> **The task**
In the factoring thread, what first step is given for factoring 5x^3-40?

> **Text block**
==================================================

1) 5x^3-40: This polynomial has a common factor. Factor it out as your 1st step. Then, the new binomial will be a difference of cubes. Factor it using the techniques shown in this video.
2) 4x^10-y^6: This polynomial is the difference of 2 squares. Here's a link to the video covering that topic: https://www.khanacademy.org/math/algebra2/polynomial-functions/factoring-polynomials-special-product-forms-alg2/v/factoring-difference-of-squares
Hope this helps.(5 votes)
- what is this 5(2c-d)(4c^2+2cd+d^2) for ? and why did we factor it out?(4 votes)
- We factor it because it makes it simpler to find solutions. If we are dealing with the equation 40c^3 - 5d^3 = 0, for example, it is not easy to find the solutions of a cubic equation, so we factorise it into a linear equation and a quadratic, both of which we can find solutions for very easily.(1 vote)
- Okay, so I understand that the rule is, if you get something like
a^3 + b^3,
the factored version is gonna have a '-' between the first and second terms in the trinomial, and if you get
a^3 - b^3,
you'll get a '+' between those terms.
Either way, there's always a '+' between the second and third terms.
What happens though, if you get a problem where both cubed terms are negative?

==================================================

(Some records)
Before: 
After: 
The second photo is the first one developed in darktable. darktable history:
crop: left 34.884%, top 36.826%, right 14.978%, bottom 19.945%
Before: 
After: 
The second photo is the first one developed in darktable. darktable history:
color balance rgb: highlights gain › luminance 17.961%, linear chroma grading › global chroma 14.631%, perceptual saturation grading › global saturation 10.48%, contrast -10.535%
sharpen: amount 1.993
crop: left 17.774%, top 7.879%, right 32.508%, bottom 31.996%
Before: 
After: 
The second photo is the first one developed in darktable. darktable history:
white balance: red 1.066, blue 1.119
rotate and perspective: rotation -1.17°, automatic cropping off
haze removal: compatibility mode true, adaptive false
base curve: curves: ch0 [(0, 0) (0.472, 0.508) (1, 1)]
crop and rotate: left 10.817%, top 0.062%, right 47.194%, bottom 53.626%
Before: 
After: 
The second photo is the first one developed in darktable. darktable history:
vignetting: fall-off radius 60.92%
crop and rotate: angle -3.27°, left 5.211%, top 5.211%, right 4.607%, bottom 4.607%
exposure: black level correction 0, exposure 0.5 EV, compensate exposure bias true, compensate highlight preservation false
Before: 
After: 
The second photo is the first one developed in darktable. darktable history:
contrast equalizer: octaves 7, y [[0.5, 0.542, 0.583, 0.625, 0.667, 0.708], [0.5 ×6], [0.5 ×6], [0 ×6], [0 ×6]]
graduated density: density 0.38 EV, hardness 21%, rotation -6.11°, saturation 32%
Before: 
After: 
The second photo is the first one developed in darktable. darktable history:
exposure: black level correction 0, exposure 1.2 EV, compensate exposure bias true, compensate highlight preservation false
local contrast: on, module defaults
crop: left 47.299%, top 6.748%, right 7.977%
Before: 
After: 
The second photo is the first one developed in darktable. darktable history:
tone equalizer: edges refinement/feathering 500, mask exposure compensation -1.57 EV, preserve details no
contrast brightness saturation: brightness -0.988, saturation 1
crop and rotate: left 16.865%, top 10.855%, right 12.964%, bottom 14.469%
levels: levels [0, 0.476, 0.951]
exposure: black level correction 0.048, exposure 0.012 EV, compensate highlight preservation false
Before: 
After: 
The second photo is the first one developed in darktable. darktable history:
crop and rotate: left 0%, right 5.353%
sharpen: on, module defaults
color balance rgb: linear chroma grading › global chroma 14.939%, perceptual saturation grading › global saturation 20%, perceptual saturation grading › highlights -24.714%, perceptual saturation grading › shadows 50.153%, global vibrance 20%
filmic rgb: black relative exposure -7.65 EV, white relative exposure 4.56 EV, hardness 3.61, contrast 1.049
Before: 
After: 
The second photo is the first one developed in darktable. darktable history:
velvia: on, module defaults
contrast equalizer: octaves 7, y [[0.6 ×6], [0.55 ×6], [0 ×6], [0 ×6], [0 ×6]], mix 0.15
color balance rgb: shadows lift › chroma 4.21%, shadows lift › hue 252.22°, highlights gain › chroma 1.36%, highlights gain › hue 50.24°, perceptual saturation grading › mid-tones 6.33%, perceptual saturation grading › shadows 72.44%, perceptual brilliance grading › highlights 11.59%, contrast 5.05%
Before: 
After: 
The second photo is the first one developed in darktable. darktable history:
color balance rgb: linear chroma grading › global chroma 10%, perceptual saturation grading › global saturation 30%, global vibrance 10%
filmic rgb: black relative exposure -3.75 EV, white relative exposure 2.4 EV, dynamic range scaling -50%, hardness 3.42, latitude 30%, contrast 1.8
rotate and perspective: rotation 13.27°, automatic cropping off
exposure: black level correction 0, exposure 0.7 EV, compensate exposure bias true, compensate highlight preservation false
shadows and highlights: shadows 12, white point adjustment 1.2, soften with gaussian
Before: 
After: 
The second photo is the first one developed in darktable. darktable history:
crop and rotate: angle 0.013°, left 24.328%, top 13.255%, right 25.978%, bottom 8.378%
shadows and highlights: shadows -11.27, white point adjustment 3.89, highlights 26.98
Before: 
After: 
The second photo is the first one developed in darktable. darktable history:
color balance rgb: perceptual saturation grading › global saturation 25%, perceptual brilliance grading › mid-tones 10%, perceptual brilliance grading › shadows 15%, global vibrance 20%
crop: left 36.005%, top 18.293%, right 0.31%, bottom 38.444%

==================================================

> **Full output**
Factor out the common factor.